### Data extracts

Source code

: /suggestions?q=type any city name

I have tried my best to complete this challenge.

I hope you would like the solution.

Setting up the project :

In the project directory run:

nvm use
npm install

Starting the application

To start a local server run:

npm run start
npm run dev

######

> **Exercise aim**
Word for word, restate all of the records.

> **Exercise solution**
Source code

: /suggestions?q=type any city name

I have tried my best to complete this challenge.

I hope you would like the solution.

Setting up the project :

In the project directory run:

nvm use
npm install

Starting the application

To start a local server run:

npm run start
npm run dev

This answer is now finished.